*** Opening Record extracts ***

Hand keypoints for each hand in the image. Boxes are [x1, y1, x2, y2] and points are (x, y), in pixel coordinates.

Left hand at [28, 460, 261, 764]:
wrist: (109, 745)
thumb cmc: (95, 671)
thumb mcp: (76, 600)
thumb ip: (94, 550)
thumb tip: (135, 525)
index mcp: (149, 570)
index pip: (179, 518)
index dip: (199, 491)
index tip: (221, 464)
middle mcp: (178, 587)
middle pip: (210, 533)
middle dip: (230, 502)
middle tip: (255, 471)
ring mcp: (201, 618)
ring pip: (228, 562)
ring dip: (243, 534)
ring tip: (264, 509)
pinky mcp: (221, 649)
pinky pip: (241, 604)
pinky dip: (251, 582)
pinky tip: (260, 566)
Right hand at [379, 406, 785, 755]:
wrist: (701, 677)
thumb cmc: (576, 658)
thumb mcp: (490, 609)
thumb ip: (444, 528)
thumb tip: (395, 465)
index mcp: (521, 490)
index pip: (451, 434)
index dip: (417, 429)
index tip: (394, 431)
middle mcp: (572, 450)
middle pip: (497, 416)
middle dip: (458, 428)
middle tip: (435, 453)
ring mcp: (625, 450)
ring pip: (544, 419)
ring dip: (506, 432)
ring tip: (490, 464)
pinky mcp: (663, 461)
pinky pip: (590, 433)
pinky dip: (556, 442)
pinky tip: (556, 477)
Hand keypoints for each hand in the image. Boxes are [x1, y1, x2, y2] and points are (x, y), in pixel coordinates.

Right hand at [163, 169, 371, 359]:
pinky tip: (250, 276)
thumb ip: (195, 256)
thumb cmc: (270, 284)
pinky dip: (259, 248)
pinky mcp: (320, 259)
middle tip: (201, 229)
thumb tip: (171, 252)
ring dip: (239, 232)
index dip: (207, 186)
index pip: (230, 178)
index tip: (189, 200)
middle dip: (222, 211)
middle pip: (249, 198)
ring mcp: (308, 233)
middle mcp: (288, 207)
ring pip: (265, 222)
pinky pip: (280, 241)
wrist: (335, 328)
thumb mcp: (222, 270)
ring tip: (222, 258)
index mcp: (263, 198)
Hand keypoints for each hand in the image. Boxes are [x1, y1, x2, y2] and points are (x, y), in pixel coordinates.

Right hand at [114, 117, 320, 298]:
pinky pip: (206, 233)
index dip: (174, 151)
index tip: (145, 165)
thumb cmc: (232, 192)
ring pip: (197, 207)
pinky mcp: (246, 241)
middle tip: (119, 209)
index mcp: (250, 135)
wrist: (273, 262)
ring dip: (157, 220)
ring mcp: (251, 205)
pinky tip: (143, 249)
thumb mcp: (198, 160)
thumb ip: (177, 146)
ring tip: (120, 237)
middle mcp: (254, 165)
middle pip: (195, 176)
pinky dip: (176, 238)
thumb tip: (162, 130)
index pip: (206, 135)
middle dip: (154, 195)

*** Closing Record extracts ***

▶ Exercise aim:
The span to print begins at the line containing "index mcp: (250, 135)" and ends at the final line of the entries; print it exactly and print nothing else.

▶ Answer for the task:
index mcp: (250, 135)
wrist: (273, 262)
ring dip: (157, 220)
ring mcp: (251, 205)
pinky tip: (143, 249)
thumb mcp: (198, 160)
thumb ip: (177, 146)
ring tip: (120, 237)
middle mcp: (254, 165)
middle pip: (195, 176)
pinky dip: (176, 238)
thumb tip: (162, 130)
index pip: (206, 135)
middle dip: (154, 195)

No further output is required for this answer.